Marvin Cone, Interval

Marvin Cone, Interval

A native of Cedar Rapids, Iowa, the Midwestern landscape provided Marvin Cone a wealth of source material.

While often grouped with Regional artists of the 1920s and 1930s, especially as he was close friends with Grant Wood, Cone did not consider himself a Regionalist. Cone’s art was not an effort to record surrounding daily life, but a blend of his values and imagination and their relationship to his unique experiences. The artist painted for himself, creating pictures that represented his own inner being. As stated by Joseph Czestochowski, “Each of Cone’s works reflects an individual moment in time and space, fixing the artist’s identity within a universal context of inevitable change.” (Joseph Czestochowski, Marvin D. Cone and Grant Wood: an American Tradition, Cedar Rapids, Iowa, Cedar Rapids Museum of Art, 1989, p. 10) 

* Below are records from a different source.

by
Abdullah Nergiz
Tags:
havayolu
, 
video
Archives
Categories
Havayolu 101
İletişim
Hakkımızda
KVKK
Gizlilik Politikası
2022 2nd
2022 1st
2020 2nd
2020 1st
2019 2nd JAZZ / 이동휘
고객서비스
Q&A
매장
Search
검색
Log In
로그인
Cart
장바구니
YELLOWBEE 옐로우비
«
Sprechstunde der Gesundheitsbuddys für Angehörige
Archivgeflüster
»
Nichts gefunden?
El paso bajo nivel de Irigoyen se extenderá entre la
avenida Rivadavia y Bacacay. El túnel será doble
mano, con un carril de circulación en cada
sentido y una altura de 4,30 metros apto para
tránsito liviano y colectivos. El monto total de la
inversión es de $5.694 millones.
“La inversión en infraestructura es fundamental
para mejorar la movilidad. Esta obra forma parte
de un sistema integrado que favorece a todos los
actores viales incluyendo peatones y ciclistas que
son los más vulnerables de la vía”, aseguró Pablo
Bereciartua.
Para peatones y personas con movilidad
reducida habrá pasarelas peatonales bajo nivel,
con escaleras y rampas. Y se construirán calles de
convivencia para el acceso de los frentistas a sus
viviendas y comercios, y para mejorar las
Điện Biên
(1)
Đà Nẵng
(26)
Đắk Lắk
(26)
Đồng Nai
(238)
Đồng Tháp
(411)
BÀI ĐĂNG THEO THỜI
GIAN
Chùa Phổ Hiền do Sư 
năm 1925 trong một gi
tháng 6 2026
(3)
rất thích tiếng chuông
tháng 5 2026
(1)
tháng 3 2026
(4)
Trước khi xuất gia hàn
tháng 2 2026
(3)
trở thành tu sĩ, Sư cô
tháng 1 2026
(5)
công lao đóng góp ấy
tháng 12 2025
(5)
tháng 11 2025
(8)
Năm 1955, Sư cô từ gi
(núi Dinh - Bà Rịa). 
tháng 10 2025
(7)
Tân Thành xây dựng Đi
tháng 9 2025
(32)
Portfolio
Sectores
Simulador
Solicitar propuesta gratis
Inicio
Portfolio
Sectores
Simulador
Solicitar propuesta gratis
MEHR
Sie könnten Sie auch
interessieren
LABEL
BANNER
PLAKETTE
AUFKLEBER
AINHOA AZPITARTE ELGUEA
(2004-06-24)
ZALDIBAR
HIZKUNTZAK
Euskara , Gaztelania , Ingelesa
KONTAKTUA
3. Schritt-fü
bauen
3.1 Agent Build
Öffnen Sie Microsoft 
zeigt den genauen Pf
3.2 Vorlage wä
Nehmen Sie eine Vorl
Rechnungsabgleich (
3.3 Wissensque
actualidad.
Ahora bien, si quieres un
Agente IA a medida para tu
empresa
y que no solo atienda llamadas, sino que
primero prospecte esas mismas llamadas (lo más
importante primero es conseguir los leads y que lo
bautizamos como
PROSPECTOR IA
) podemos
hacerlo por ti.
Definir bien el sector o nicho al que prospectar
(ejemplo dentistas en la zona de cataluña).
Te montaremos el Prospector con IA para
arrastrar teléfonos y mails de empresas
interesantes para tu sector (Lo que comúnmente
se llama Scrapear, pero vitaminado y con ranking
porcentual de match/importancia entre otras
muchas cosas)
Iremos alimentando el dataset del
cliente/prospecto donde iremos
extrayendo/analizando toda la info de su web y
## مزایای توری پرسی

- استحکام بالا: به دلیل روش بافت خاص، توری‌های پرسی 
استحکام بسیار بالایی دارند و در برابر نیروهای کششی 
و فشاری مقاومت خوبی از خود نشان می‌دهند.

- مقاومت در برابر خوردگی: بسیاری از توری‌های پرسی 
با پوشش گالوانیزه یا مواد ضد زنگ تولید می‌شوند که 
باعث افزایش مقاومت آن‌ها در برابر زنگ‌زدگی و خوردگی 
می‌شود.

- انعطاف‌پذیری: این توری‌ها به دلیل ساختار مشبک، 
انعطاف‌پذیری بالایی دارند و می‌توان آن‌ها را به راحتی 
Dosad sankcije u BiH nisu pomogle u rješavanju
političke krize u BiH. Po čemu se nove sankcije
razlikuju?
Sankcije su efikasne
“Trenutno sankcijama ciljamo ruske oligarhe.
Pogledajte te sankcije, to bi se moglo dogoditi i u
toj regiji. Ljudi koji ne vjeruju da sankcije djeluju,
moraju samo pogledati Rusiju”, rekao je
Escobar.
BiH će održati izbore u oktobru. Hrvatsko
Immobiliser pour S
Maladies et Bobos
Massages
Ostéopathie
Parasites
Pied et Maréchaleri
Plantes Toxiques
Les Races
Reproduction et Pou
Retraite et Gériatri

From 1930 to 1937, Cone focused his gaze on the unique terrain of rural Iowa. Executed in 1934, Interval epitomizes his work from this period. The painting reveals Cone’s stylized method of breaking down landscapes into layers of component parts and using color rich with light. The composition, dominated by towering cumulus clouds, is given depth through a complex layering of forms, emphasized by the scattered smaller clouds in front of the larger cloudbank and the hazy striations of cirrus clouds above and below.  The rolling hills are divided into distinct bands that recede into the background. The colors overall are subtle and evocative in their suggestion of light, which seems to emit outwardly from the heaped clouds. Two birds soar together in the lower left of the composition, accentuating the wild freedom of the expansive landscape. Like many of Cone’s paintings from this period, the scene is devoid of human life. The painting stands as a testament to the mysteries of nature, while also being extremely personal in its sense of solitude and tranquility. 

In Interval, Cone created a universal vision safe from the vagaries of time. “The artist does not set out to imitate nature,” Cone remarked. “Art traces an abstraction and makes it audible or visual. It symbolizes the whole of life” (as quoted in Cedar Rapids Gazette, January 19, 1938, p. 15, and May 26, 1938, p. 8). Perhaps the distinguished poet and Cone’s close friend Paul Engle, founder of Iowa Writers’ Workshop, best summarized Cone’s achievements when he said in 1960, “Marvin Cone dramatized space…He stares at the world with his hands…He has the painter’s second sight, the form seen once, then again after the imagination has redefined it” (“Portrait of the Artist as Neighbor,” Marvin Cone, A Retrospective Exhibition 1938-1960, Iowa City, Iowa, 1960, n.p.).